Saved entries:
---

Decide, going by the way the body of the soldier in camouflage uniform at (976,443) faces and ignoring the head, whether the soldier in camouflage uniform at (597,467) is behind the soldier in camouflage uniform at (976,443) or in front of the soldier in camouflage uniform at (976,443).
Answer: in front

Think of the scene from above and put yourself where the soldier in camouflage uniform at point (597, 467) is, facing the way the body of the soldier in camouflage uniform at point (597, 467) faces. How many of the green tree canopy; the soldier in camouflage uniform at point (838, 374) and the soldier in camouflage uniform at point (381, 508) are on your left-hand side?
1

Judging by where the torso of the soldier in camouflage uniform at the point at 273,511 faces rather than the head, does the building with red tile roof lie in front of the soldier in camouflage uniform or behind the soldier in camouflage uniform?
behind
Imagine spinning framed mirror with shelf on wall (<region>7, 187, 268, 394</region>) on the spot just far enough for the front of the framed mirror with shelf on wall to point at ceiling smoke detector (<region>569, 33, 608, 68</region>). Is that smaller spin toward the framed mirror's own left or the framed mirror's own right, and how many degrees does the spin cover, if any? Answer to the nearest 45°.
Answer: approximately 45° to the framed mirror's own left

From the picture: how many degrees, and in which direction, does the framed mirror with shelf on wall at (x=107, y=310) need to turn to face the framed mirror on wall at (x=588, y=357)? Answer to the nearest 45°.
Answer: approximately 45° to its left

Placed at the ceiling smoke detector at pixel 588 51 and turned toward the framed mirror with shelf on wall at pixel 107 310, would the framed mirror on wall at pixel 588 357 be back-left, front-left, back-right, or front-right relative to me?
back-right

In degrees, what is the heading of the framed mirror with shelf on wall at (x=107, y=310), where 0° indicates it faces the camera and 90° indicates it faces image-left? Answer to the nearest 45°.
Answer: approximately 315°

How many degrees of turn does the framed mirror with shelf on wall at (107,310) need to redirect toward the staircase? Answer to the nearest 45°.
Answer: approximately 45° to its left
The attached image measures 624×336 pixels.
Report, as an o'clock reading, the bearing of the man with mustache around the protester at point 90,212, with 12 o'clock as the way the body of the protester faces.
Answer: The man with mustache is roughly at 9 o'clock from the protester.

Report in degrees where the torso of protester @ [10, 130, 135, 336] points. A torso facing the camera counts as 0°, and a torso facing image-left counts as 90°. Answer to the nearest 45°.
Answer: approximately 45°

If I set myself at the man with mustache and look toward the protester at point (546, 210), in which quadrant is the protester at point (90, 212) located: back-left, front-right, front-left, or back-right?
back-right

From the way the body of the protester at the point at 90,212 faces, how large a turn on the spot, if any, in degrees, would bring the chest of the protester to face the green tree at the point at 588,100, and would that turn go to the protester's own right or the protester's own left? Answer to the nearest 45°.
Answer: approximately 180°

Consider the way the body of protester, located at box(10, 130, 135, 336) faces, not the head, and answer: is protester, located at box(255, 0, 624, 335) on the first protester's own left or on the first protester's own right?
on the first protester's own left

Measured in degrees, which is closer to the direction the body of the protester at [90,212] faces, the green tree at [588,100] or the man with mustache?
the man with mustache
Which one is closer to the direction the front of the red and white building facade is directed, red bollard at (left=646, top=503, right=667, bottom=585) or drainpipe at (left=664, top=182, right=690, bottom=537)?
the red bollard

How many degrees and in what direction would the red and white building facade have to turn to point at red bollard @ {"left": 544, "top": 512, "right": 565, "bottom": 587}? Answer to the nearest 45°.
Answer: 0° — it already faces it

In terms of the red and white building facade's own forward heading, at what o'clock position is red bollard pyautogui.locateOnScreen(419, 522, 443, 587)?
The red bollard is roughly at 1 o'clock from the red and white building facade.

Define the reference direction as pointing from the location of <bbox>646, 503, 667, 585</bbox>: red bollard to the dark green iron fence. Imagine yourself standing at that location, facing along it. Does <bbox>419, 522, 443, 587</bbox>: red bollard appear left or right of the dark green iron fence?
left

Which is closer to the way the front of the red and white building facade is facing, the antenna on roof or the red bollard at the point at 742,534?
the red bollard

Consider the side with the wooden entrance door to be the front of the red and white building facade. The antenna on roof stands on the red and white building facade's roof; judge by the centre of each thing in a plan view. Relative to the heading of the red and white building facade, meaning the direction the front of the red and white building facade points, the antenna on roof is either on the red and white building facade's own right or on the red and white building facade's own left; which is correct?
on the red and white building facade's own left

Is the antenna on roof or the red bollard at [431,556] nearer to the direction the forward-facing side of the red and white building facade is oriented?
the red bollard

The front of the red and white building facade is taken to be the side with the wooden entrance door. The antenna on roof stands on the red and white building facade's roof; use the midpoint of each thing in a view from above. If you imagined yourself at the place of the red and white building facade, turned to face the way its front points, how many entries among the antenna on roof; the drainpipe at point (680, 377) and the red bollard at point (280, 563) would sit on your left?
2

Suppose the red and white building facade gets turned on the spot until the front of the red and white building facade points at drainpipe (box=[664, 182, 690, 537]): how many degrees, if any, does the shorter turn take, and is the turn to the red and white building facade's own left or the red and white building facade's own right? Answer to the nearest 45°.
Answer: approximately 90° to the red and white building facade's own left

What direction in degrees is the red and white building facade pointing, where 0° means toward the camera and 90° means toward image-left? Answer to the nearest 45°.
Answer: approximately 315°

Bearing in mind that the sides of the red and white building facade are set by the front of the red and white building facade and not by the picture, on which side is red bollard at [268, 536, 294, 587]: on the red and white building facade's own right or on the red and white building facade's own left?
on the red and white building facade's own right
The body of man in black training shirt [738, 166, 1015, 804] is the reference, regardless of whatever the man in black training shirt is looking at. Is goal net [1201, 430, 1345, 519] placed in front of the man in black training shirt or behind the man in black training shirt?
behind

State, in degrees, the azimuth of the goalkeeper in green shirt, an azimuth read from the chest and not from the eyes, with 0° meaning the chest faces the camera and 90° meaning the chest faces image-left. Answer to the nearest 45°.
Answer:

---

The problem:
Can you repeat the entries from the line containing "State, in degrees, the" through the end of the entries, replacing "chest" with "torso" and leaving everything else unchanged?

Output for this exercise:
State, in degrees, the azimuth of the goalkeeper in green shirt, an azimuth read from the torso and not from the eyes, with 0° meaning the torso faces the camera and 90° meaning the torso faces image-left. Answer to the nearest 45°.
Answer:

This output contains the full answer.